Lawyers start brilliant ‘Adopt-a-Nazi’ campaign to troll white supremacist rally

Their GoFundMe has already amassed more than $92,000 in donations.

In this Saturday, Aug. 12, 2017 file photo, white nationalist demonstrators walk into the entrance of Lee Park surrounded by counter demonstrators in Charlottesville, Va. (Credit: AP Photo/Steve Helber)
In this Saturday, Aug. 12, 2017 file photo, white nationalist demonstrators walk into the entrance of Lee Park surrounded by counter demonstrators in Charlottesville, Va. (Credit: AP Photo/Steve Helber)

A group of Jewish lawyers in San Francisco has discovered a clever new way to fight white supremacy: adoption.

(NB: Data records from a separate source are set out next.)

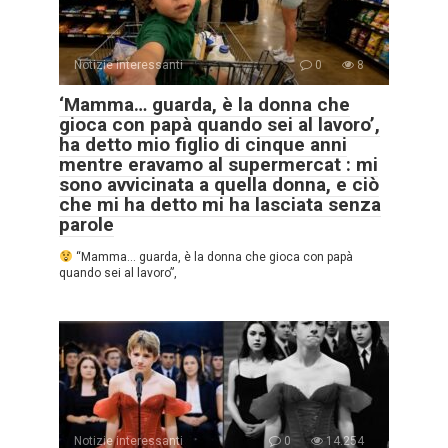
Notizie interessanti
0
8
‘Mamma… guarda, è la donna che
gioca con papà quando sei al lavoro’,
ha detto mio figlio di cinque anni
mentre eravamo al supermercat : mi
sono avvicinata a quella donna, e ciò
che mi ha detto mi ha lasciata senza
parole
“Mamma… guarda, è la donna che gioca con papà
quando sei al lavoro”,
Notizie interessanti
0
14.254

Of course, the Jewish Bar Association isn’t actually encouraging anyone to adopt or sponsor white supremacists. Instead, the group is asking the public to donate to its “Adopt-a-Nazi (Not Really)” GoFundMe campaign, which is being used to raise funds for the Southern Poverty Law Center (SPLC), a nonprofit legal advocacy organization that monitors hate groups across the country and litigates on behalf of marginalized groups. So far, the campaign has raised more than $92,000—far beyond its original goal of $10,000.

The strategy is simple: according to the GoFundMe page, donors are encouraged to give some amount of money for each of the 300 expected attendees at an upcoming “free speech” rally put on by the right-wing Patriot Prayer group at Crissy Field on August 26. Many of the attendees will likely be white nationalists or members of similar hate groups.

According to the Adopt-a-Nazi campaign, no donation is too small.

“Two cents per attendee is a $6 donation,” organizers wrote. “A dime is $30. Why not a quarter? That’s only $75.”


Campaign organizer and JBASF boardmember Cody Harris told NBC Bay Area that he was inspired by the German town of Wunsiedel, which in 2014 organized a “Nazis against Nazis” walk meant to fundraise for an anti-white supremacist organization; there, donors pledged to give €10 for every meter neo-Nazi marchers walked on their annual pilgrimage to the former burial grounds of Hitler’s deputy führer, Rudolf Hess.

“The townspeople [in Wunsiedel] turned a Nazi march into a charity walk to combat Naziism,” Harris wrote on the campaign’s GoFundMe page. “We can do the same right here in our city.”

Speaking with NBC Bay Area, Harris added, “These extremist groups are spoiling for a fight. They are basically trolls – they want a reaction, they want violence in the streets. It serves their purposes. … We instead must channel our anguish and anger towards something positive. This campaign is an easy way to do that.”

As the growing totals show, the public has responded positively.

“The overall response has exceeded our wildest expectations,” Harris told ThinkProgress in an email, noting that the campaign had to raise its goal after the first day—and then several times after that—to make room for the donations that began pouring in. “Many donors leave comments along with their donations. Some express defiance, others make jokes, still others tell personal stories about why they’ve chosen to donate. But they all express thanks for having a non-violent, productive way to combat extremism. We’ve had a few trollish comments on our social media accounts, but that comes with the territory. The positive response has far outweighed any negativity.”


The Adopt-a-Nazi campaign isn’t the only one that’s sprung up ahead of the planned Patriot Prayer gathering. According to SFGate, one Facebook event is encouraging people to not clean up after their pets in the days leading up to the rally, in order to turn the park into “a minefield of dog poop.”

“Leave a gift for our Alt-Right friends,” the event description reads. “Take your dog to Crissy Field and let them do their business and be sure not to clean it up!”

The right-wing Patriot Prayer rally follows closely on the heels of several clashes in other cities, including a neo-Nazi/white supremacist rally in Charlottesville that left one woman dead and a similar “free speech” rally in Boston that was quickly dwarfed by counter-protesters. Although Patriot Prayer organizer Joey Gibson claims that the San Francisco gathering is not a white supremacist or white nationalist rally, lawmakers at the local, state, and national level are still concerned that things could spiral out of control.

“Patriot Prayer attracts white nationalists and other hate groups to its rallies,” wrote Sen. Dianne Feinstein (D-CA), in a letter to the Park Service. “Given this track record, there is a very real potential that Patriot Prayer will use its permit to demonstrate at Crissy Field as a free pass to incite violence.”

This article has been updated to include additional comments from JBASF board member Cody Harris.